- DIRECTIONS FOR THIS TASK -
Check the material that follows for the word "linecap" and say how many lines contain it, with no other words.

- EXTRACTED INFORMATION -

=== Begin Enclosure ===

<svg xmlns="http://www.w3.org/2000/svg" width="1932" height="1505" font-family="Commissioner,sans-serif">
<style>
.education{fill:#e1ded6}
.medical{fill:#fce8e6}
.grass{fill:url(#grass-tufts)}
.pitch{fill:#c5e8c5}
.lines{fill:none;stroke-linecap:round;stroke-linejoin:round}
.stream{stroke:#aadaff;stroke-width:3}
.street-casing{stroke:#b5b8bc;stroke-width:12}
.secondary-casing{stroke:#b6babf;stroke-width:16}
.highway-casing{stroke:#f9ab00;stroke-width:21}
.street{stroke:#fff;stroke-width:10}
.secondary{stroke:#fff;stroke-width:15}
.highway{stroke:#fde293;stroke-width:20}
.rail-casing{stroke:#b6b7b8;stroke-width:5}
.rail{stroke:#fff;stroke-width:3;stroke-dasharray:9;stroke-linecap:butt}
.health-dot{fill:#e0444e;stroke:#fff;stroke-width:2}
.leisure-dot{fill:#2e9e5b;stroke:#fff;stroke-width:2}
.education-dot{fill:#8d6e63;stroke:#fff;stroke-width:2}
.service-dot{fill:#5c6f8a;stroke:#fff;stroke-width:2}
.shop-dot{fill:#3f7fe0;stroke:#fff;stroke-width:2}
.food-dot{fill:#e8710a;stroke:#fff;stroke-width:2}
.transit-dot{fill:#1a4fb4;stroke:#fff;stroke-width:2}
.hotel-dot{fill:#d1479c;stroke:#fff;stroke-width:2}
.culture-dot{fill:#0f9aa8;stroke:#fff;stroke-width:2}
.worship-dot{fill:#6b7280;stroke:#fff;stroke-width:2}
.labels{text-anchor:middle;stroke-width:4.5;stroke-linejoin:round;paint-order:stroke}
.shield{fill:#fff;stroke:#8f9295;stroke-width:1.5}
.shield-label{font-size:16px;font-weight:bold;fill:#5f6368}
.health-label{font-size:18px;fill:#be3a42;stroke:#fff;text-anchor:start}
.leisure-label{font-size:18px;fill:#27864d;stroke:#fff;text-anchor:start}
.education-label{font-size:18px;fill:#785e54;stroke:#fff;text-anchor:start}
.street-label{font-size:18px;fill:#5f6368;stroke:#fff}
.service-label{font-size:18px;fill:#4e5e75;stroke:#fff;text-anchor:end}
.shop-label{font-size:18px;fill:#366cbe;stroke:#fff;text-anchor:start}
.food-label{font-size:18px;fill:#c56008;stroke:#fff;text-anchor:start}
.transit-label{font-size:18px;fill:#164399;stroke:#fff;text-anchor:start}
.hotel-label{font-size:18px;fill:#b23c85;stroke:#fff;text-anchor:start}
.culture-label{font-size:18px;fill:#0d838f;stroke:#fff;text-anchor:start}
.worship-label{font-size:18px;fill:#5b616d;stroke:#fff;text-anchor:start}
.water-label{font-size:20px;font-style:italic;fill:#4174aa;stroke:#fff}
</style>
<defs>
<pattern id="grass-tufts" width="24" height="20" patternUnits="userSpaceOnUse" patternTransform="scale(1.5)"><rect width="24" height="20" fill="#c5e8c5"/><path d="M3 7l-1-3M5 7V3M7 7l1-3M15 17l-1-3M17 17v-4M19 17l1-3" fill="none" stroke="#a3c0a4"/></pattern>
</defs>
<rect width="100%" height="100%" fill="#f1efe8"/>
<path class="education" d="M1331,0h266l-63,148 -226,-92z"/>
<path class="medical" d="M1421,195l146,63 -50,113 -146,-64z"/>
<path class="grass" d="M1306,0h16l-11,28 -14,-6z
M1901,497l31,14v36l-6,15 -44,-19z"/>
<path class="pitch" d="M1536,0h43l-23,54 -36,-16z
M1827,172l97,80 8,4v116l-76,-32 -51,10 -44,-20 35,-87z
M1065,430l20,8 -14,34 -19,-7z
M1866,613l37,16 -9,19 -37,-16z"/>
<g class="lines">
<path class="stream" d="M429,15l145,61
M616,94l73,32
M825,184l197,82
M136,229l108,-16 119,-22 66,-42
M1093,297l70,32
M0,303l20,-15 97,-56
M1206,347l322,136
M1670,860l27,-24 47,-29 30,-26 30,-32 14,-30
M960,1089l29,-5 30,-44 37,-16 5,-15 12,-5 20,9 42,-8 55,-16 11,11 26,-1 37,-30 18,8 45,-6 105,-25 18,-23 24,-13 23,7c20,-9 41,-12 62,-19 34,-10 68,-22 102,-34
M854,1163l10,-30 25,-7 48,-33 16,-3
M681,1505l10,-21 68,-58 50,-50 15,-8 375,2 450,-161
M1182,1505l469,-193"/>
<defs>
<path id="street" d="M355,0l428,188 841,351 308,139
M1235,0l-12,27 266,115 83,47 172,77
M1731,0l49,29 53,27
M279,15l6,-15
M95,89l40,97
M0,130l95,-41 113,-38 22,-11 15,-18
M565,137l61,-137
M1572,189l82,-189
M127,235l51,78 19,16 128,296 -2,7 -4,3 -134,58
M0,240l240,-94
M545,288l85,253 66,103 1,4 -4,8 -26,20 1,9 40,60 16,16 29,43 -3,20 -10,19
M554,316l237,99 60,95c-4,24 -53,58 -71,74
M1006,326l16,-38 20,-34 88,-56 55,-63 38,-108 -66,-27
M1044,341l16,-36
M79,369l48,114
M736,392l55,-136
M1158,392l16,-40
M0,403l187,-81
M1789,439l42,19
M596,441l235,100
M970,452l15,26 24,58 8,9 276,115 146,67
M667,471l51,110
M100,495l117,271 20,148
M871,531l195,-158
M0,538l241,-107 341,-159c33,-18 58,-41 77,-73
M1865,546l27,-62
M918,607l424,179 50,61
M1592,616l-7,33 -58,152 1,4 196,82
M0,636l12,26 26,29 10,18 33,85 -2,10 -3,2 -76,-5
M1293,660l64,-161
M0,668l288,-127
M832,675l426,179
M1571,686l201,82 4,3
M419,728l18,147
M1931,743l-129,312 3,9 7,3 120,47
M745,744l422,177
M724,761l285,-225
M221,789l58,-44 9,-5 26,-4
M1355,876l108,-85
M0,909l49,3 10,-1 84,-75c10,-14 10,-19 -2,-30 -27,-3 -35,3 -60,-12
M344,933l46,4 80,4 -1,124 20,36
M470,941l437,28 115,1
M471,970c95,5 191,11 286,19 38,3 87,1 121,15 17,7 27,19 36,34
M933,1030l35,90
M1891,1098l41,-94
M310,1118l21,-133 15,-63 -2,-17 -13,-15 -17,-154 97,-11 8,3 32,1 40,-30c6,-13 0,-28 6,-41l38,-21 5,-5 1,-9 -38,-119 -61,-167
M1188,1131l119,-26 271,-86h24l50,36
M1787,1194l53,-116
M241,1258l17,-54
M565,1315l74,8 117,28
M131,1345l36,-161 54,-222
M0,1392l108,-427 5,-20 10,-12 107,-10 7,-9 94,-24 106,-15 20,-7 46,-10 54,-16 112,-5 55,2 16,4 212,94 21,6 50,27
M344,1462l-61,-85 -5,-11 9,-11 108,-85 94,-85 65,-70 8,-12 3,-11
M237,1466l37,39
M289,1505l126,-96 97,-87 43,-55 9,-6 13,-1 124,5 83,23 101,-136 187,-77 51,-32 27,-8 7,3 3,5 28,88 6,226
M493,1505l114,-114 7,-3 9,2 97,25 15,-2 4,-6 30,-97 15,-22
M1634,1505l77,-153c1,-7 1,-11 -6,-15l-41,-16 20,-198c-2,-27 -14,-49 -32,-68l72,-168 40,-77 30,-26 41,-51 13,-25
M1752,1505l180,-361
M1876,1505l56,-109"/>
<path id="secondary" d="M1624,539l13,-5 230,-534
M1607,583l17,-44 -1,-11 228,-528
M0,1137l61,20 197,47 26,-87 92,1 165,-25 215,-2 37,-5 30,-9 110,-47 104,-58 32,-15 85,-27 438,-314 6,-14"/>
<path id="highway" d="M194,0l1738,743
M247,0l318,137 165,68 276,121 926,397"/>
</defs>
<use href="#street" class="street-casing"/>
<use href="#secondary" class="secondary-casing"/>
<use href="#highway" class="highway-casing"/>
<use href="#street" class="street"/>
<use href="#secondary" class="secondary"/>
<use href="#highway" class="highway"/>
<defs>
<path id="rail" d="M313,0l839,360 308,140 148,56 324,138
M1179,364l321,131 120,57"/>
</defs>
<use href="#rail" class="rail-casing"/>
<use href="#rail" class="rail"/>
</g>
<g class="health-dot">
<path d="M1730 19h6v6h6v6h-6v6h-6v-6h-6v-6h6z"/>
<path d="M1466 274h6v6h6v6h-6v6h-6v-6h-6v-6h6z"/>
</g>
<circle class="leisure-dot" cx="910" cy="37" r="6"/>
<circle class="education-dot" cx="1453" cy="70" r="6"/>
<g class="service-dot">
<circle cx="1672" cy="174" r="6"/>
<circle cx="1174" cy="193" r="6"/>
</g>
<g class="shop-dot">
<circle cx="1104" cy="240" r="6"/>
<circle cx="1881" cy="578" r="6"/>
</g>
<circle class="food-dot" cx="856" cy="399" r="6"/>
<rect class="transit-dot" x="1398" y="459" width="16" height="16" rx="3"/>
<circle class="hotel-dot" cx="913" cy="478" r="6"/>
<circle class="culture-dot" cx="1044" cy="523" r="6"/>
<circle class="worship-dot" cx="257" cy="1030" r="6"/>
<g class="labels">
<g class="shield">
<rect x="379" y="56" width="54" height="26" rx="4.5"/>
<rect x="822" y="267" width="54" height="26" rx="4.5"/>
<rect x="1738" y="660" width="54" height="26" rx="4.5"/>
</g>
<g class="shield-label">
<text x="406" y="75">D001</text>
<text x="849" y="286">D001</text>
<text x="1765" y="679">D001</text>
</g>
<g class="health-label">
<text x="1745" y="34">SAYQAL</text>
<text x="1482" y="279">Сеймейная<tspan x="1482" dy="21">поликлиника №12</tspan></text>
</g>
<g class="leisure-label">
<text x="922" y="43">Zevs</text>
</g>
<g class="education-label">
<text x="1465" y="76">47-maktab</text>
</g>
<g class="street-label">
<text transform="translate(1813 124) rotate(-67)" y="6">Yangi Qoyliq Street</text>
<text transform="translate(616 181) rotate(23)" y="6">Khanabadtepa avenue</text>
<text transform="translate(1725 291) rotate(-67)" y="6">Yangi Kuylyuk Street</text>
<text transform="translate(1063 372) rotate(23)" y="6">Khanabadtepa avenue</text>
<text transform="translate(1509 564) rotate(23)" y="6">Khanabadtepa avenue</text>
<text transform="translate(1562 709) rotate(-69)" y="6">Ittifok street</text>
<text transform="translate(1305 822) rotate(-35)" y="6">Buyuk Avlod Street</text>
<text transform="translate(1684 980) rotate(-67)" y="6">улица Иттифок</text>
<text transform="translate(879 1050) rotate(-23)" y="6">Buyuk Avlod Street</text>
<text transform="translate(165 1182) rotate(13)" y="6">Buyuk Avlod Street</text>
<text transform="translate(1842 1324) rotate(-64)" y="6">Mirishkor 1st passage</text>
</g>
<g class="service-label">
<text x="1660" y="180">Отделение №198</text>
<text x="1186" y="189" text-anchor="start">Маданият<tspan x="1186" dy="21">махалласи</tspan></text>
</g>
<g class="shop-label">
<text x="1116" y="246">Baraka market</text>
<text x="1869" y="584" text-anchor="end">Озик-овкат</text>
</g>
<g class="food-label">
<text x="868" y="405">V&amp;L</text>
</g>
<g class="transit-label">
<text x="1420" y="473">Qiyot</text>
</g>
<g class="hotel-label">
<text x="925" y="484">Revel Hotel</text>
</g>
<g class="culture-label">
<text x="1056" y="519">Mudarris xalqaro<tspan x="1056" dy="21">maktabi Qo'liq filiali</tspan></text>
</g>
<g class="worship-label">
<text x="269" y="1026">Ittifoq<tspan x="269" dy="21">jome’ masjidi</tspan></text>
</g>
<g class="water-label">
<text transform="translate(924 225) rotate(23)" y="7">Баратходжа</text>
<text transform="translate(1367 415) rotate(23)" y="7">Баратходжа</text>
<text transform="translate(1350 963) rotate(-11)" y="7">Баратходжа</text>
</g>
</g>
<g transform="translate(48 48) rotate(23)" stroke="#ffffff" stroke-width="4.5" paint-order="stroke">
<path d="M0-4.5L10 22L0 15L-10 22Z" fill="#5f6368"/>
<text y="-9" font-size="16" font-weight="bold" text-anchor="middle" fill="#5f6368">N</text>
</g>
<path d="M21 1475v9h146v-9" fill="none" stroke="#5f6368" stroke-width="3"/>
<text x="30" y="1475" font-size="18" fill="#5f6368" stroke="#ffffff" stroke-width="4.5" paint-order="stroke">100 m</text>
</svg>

=== End Enclosure ===

- ANSWER TO THIS PROBLEM -
2